**WHAT THE TASK ASKS:** Render the stretch from the line containing "Author Information" through the end of the records as a Markdown table with the columns Row and Text, giving each line its own numbered row and omitting blank lines.

**EXCERPTED DATA:**
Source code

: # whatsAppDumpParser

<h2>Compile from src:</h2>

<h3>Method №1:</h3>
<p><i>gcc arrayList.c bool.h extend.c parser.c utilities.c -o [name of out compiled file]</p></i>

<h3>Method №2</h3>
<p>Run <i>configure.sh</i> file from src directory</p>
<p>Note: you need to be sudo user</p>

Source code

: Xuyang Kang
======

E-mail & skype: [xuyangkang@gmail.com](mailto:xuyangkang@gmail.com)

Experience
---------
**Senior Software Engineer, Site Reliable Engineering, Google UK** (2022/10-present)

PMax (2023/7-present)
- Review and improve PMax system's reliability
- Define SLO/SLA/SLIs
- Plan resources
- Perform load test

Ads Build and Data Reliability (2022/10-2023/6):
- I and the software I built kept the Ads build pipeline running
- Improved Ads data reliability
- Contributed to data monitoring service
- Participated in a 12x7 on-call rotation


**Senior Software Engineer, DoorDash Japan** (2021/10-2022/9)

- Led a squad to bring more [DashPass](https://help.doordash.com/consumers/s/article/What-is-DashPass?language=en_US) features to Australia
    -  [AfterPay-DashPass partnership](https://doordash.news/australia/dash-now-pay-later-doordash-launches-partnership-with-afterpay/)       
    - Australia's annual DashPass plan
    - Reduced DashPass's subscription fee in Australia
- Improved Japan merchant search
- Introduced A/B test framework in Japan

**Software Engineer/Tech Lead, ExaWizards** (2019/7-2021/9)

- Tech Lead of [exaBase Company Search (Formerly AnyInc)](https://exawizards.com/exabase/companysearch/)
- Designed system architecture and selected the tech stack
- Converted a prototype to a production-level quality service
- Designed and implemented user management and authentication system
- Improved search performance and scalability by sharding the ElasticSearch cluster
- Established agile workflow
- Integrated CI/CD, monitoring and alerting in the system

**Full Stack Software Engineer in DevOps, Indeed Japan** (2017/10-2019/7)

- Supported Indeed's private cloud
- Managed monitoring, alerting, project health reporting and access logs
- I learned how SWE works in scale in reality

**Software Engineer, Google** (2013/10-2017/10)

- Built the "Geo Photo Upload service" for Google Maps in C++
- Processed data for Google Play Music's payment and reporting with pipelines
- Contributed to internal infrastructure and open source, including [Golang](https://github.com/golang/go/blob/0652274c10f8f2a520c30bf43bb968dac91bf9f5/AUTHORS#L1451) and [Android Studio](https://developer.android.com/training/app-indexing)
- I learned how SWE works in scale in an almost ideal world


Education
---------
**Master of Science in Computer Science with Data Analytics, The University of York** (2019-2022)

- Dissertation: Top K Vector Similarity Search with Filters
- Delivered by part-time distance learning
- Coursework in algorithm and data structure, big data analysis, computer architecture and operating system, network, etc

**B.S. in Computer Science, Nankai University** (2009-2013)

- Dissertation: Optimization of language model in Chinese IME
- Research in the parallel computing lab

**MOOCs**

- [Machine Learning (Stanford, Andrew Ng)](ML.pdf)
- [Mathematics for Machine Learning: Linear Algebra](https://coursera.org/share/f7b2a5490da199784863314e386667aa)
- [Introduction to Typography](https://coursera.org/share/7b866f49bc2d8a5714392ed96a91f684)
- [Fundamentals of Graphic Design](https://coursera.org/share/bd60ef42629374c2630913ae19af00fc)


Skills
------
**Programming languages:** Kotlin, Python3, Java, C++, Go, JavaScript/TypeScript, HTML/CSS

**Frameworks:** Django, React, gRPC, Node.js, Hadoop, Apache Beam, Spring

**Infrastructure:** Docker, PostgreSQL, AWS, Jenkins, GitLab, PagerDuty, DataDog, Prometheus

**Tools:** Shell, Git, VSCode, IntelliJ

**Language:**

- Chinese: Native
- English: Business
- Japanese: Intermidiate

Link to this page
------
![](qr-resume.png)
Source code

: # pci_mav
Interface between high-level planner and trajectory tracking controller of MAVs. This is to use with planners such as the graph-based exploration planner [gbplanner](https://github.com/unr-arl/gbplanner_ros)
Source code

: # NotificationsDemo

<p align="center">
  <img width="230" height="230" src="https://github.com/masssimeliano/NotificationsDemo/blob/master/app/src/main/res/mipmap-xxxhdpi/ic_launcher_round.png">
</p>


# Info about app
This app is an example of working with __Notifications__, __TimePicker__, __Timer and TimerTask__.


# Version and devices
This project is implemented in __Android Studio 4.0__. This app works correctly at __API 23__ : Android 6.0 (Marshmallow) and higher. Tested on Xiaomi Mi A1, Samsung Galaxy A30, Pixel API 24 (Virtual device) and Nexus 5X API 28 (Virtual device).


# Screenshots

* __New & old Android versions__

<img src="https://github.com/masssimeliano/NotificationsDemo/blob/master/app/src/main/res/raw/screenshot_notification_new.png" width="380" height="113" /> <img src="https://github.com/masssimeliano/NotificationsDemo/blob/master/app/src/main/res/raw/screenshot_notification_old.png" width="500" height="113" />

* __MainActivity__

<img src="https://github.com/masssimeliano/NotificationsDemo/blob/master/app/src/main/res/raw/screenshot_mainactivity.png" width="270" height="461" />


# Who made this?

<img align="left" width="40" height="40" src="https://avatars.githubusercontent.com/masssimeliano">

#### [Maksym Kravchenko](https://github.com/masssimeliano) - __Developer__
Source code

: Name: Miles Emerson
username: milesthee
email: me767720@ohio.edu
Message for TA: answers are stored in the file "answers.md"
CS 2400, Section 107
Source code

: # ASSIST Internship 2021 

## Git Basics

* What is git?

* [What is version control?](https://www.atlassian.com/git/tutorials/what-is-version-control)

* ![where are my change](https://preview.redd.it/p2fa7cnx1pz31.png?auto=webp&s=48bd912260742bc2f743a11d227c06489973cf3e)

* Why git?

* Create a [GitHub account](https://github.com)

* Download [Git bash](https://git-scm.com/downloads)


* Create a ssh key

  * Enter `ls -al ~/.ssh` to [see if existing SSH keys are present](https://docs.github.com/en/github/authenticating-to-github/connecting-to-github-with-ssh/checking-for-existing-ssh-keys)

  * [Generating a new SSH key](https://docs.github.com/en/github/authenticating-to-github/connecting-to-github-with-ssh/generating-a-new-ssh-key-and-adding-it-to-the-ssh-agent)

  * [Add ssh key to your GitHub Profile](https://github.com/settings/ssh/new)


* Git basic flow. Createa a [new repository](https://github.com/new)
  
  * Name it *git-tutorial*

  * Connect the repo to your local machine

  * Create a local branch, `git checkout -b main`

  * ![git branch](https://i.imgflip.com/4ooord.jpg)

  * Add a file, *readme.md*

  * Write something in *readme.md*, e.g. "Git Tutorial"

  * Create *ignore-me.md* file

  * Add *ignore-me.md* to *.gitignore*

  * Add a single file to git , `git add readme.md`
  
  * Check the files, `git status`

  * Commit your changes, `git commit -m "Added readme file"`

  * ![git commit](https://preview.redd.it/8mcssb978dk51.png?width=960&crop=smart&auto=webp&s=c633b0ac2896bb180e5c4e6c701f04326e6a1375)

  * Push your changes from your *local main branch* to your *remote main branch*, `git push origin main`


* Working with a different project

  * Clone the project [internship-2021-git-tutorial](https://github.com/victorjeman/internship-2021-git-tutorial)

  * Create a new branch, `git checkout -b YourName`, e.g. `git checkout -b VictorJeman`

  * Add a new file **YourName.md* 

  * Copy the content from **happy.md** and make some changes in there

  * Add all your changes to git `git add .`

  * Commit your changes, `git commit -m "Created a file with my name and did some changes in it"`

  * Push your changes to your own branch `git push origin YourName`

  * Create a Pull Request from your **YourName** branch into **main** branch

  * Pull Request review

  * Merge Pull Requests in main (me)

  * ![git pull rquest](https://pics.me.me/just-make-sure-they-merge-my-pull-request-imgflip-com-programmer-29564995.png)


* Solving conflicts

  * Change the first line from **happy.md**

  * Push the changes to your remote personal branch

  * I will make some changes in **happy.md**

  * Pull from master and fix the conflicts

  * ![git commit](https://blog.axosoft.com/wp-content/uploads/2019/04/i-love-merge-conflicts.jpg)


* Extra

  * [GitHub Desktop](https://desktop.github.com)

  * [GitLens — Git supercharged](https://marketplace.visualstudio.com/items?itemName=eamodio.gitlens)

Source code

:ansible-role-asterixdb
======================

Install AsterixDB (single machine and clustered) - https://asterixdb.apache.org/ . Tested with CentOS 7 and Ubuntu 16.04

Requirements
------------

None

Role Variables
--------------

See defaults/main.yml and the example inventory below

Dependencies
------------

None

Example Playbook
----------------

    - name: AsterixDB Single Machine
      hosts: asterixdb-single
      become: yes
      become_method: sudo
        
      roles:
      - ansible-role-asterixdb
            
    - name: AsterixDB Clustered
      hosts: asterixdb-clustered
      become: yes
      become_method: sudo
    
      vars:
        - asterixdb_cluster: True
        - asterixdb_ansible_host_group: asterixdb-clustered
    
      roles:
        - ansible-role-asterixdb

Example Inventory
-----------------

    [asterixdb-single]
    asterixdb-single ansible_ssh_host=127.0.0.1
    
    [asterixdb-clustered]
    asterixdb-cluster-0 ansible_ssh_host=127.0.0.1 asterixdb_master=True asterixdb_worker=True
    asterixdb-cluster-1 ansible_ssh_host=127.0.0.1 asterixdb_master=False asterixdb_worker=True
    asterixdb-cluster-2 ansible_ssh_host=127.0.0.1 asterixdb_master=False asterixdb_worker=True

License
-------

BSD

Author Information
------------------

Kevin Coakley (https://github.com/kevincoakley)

**OUTPUT BELOW:**
| Row | Text |
|---|---|
| 1 | Author Information |
| 2 | ------------------ |
| 3 | Kevin Coakley (https://github.com/kevincoakley) |